The “she” in the poem scolds him about how unrealistic it is to have a tropical plant in Maine’s climate, “That plant will die in a few/weeks, she says, and then we’ll all/have to deal with your grieving.” Finally, she relents and asks, “Where do you want to put it? / Over here, I say, by the banana tree.”

But it’s not all bad between them. “Bath” is a tender, loving poem, “Julia comes midday to the hospital/to smear lunch on my lip and to wash my hair and back.” Warner describes the simple acts of her feeding him, adding ice to the soup so he doesn’t burn his lips. “I swallow three sips and go back to sleep. / When I wake she’s gone, and my hair is beautiful.”
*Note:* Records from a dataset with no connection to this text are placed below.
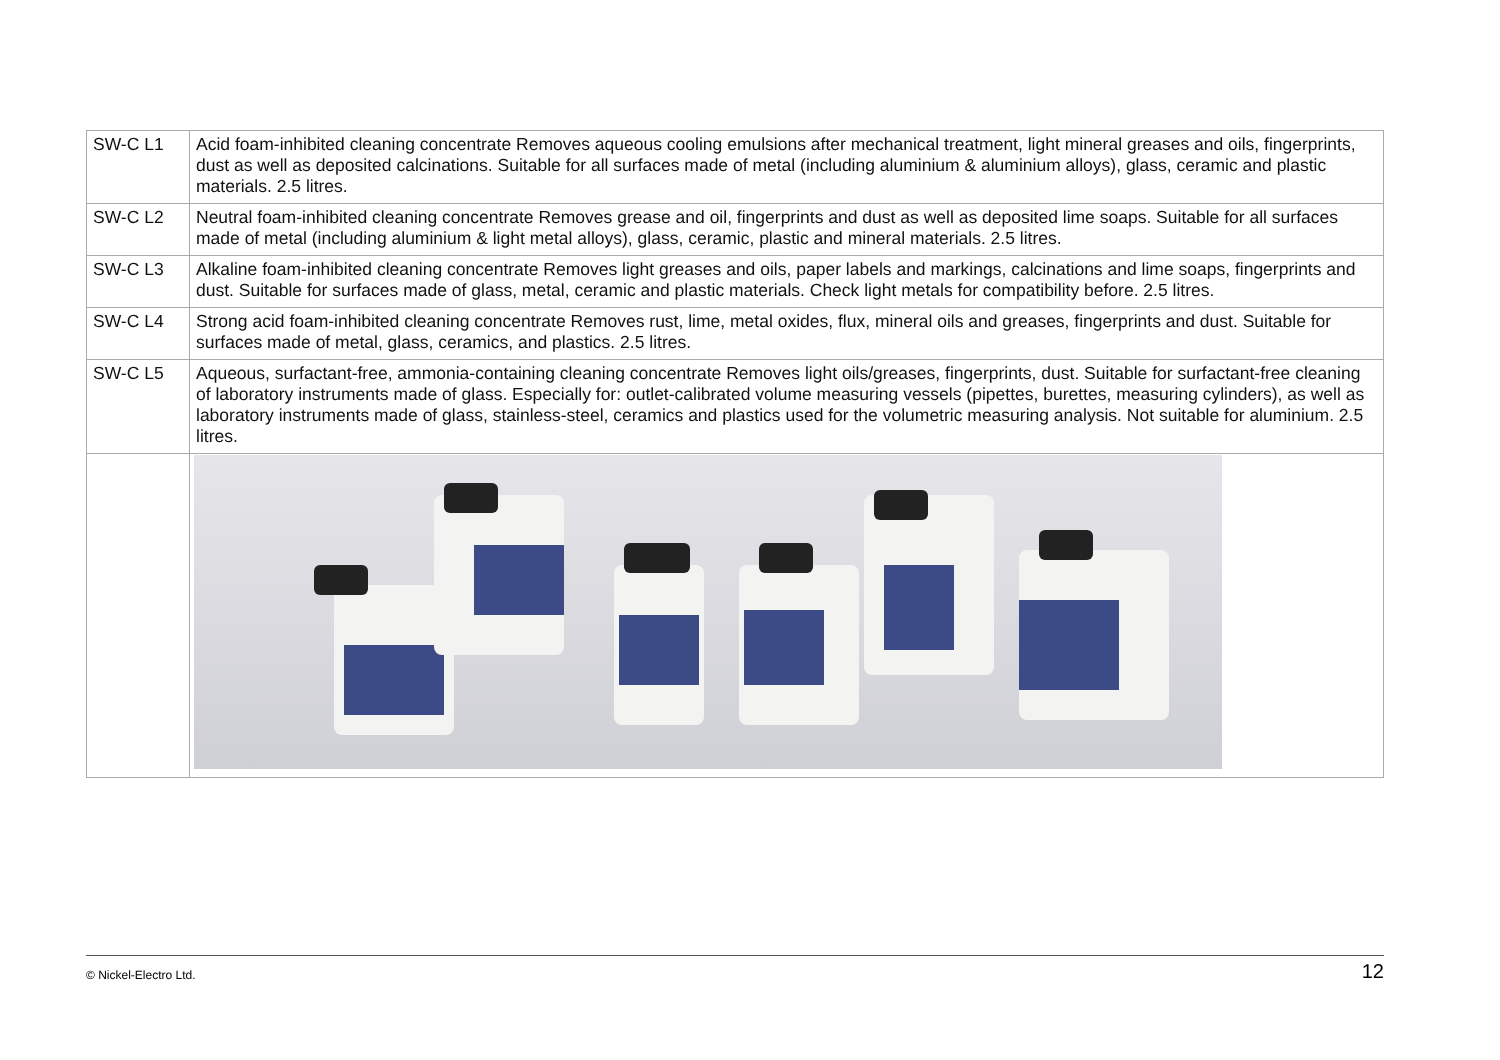| SW-C L1 | Acid foam-inhibited cleaning concentrate Removes aqueous cooling emulsions after mechanical treatment, light mineral greases and oils, fingerprints, dust as well as deposited calcinations. Suitable for all surfaces made of metal (including aluminium & aluminium alloys), glass, ceramic and plastic materials. 2.5 litres. |
| SW-C L2 | Neutral foam-inhibited cleaning concentrate Removes grease and oil, fingerprints and dust as well as deposited lime soaps. Suitable for all surfaces made of metal (including aluminium & light metal alloys), glass, ceramic, plastic and mineral materials. 2.5 litres. |
| SW-C L3 | Alkaline foam-inhibited cleaning concentrate Removes light greases and oils, paper labels and markings, calcinations and lime soaps, fingerprints and dust. Suitable for surfaces made of glass, metal, ceramic and plastic materials. Check light metals for compatibility before. 2.5 litres. |
| SW-C L4 | Strong acid foam-inhibited cleaning concentrate Removes rust, lime, metal oxides, flux, mineral oils and greases, fingerprints and dust. Suitable for surfaces made of metal, glass, ceramics, and plastics. 2.5 litres. |
| SW-C L5 | Aqueous, surfactant-free, ammonia-containing cleaning concentrate Removes light oils/greases, fingerprints, dust. Suitable for surfactant-free cleaning of laboratory instruments made of glass. Especially for: outlet-calibrated volume measuring vessels (pipettes, burettes, measuring cylinders), as well as laboratory instruments made of glass, stainless-steel, ceramics and plastics used for the volumetric measuring analysis. Not suitable for aluminium. 2.5 litres. |
© Nickel-Electro Ltd. 12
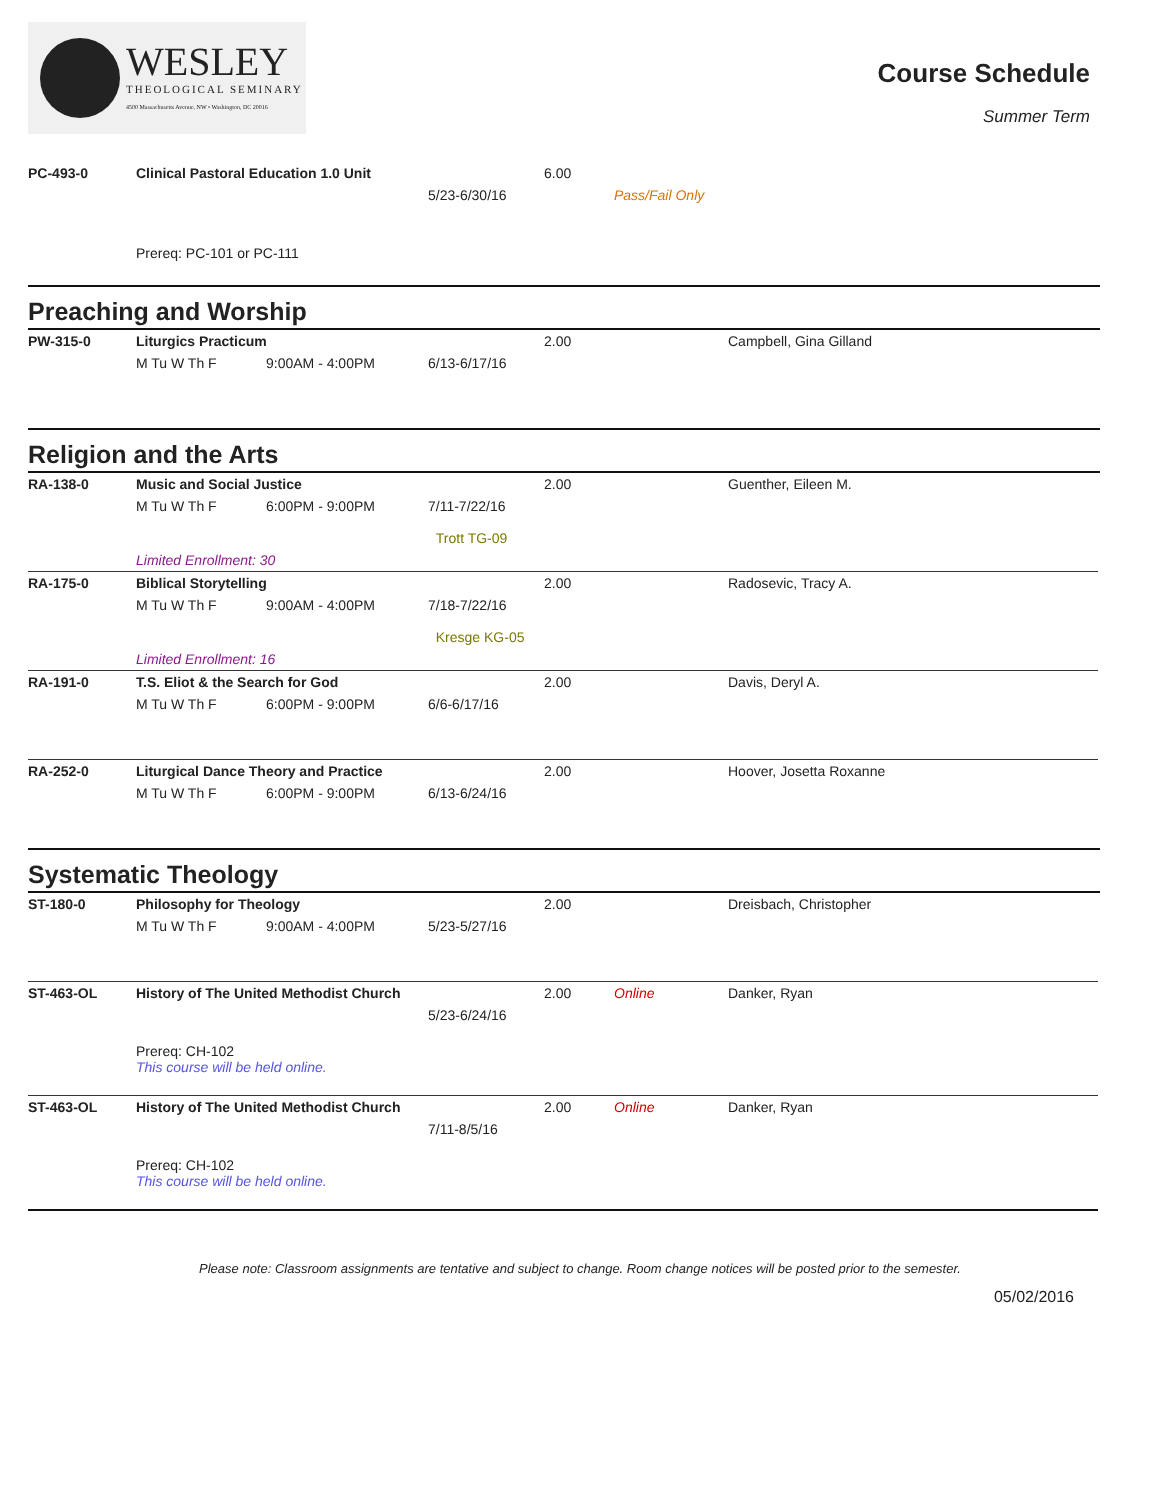WESLEY
THEOLOGICAL SEMINARY
4500 Massachusetts Avenue, NW • Washington, DC 20016
Course Schedule
Summer Term
| PC-493-0 | Clinical Pastoral Education 1.0 Unit | | | 6.00 | | |
| | | | 5/23-6/30/16 | | Pass/Fail Only | |
| | Prereq: PC-101 or PC-111 | | | | | |
Preaching and Worship
| PW-315-0 | Liturgics Practicum | | | 2.00 | Campbell, Gina Gilland |
| | M Tu W Th F | 9:00AM - 4:00PM | 6/13-6/17/16 | | |
Religion and the Arts
| RA-138-0 | Music and Social Justice | | | 2.00 | Guenther, Eileen M. |
| | M Tu W Th F | 6:00PM - 9:00PM | 7/11-7/22/16 Trott TG-09 | | |
| | Limited Enrollment: 30 | | | | |
| RA-175-0 | Biblical Storytelling | | | 2.00 | Radosevic, Tracy A. |
| | M Tu W Th F | 9:00AM - 4:00PM | 7/18-7/22/16 Kresge KG-05 | | |
| | Limited Enrollment: 16 | | | | |
| RA-191-0 | T.S. Eliot & the Search for God | | | 2.00 | Davis, Deryl A. |
| | M Tu W Th F | 6:00PM - 9:00PM | 6/6-6/17/16 | | |
| RA-252-0 | Liturgical Dance Theory and Practice | | | 2.00 | Hoover, Josetta Roxanne |
| | M Tu W Th F | 6:00PM - 9:00PM | 6/13-6/24/16 | | |
Systematic Theology
| ST-180-0 | Philosophy for Theology | | | 2.00 | | Dreisbach, Christopher |
| | M Tu W Th F | 9:00AM - 4:00PM | 5/23-5/27/16 | | | |
| ST-463-OL | History of The United Methodist Church | | | 2.00 | Online | Danker, Ryan |
| | | | 5/23-6/24/16 | | | |
| | Prereq: CH-102 This course will be held online. | | | | | |
| ST-463-OL | History of The United Methodist Church | | | 2.00 | Online | Danker, Ryan |
| | | | 7/11-8/5/16 | | | |
| | Prereq: CH-102 This course will be held online. | | | | | |
Please note: Classroom assignments are tentative and subject to change. Room change notices will be posted prior to the semester.
05/02/2016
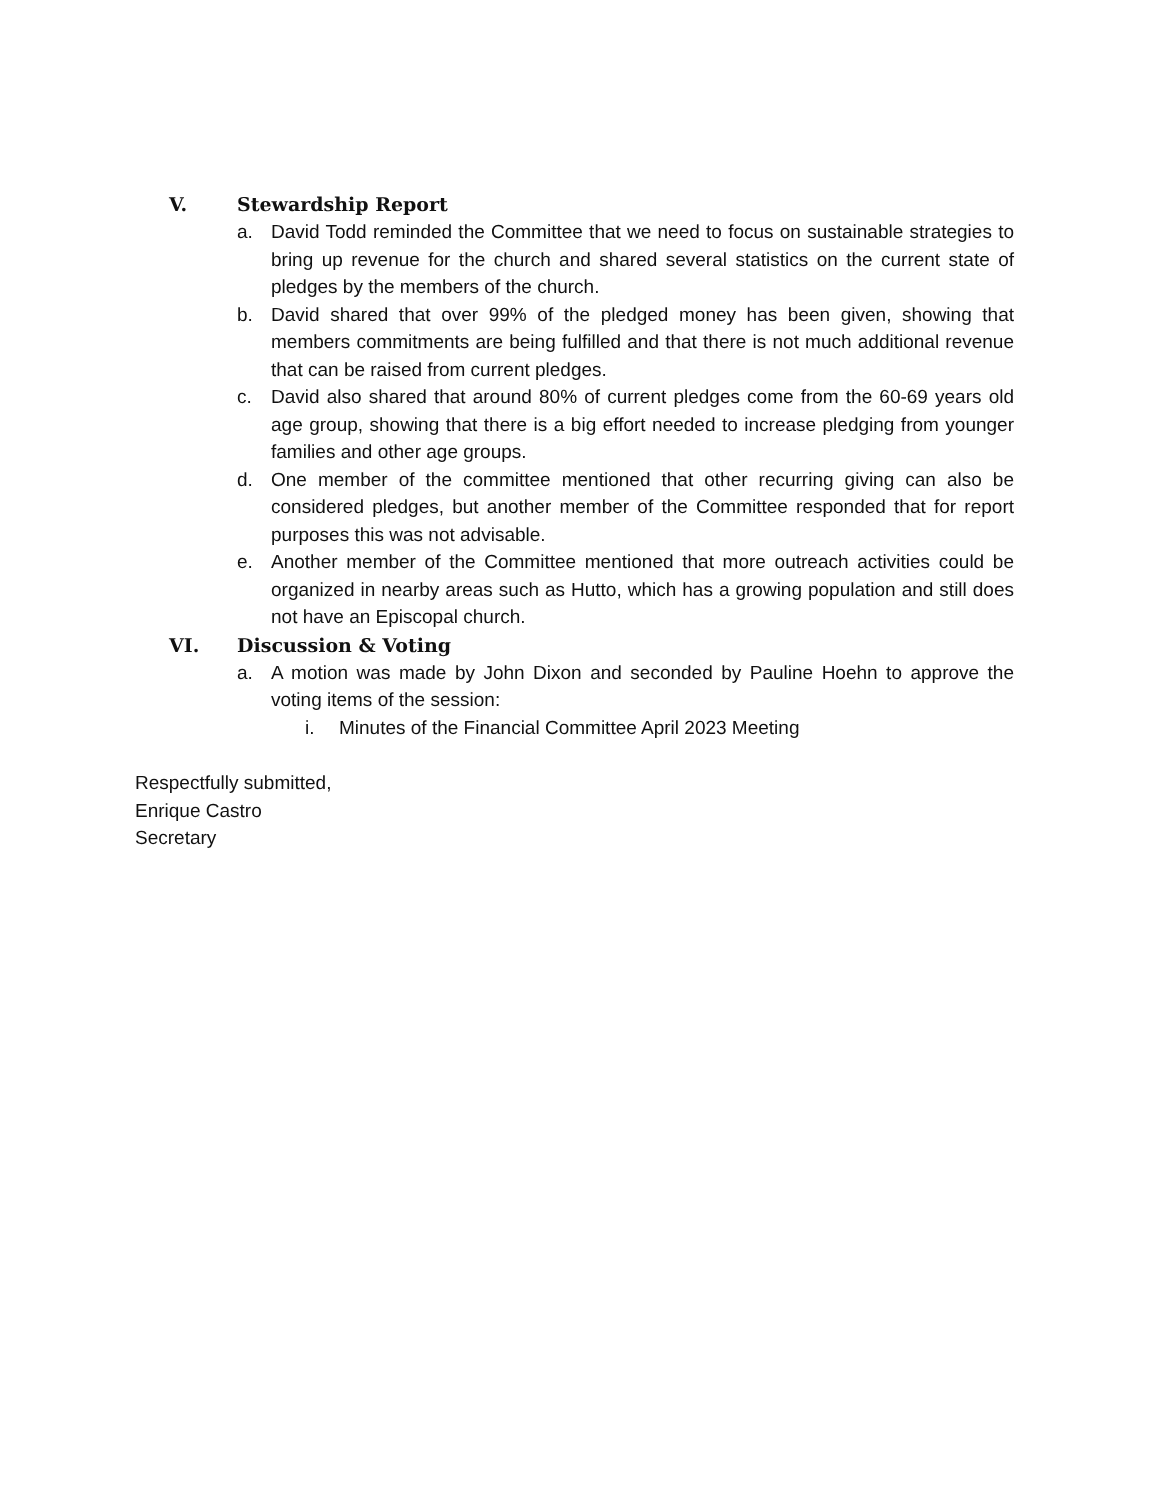V. Stewardship Report
a. David Todd reminded the Committee that we need to focus on sustainable strategies to bring up revenue for the church and shared several statistics on the current state of pledges by the members of the church.
b. David shared that over 99% of the pledged money has been given, showing that members commitments are being fulfilled and that there is not much additional revenue that can be raised from current pledges.
c. David also shared that around 80% of current pledges come from the 60-69 years old age group, showing that there is a big effort needed to increase pledging from younger families and other age groups.
d. One member of the committee mentioned that other recurring giving can also be considered pledges, but another member of the Committee responded that for report purposes this was not advisable.
e. Another member of the Committee mentioned that more outreach activities could be organized in nearby areas such as Hutto, which has a growing population and still does not have an Episcopal church.
VI. Discussion & Voting
a. A motion was made by John Dixon and seconded by Pauline Hoehn to approve the voting items of the session:
i. Minutes of the Financial Committee April 2023 Meeting
Respectfully submitted,
Enrique Castro
Secretary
“Wow,” gets at the heart of things. “The Yellow Pages of everything / I might have been is slimmer over time.” it begins. The poem cycles through foiled dreams, “At forty, I tear out all the Surgeon listings / when I notice the fluttering in my hand.” Finally, “I’m looking for a single listing:/Walking Around with an uncertain look on my face, / exclaiming, Wow, at frost on the turnips, / at the red smile of blood as I slice open a finger…”  And in this collection, Warner has shared his true talent for cataloguing the wonders of the world as he sees them; dead horses, disappointed lovers, missed opportunities, his dead or dying hand, but also the wonder of crows grieving their own dead, a grandmother’s wisdom, the way a heart can still catch fire.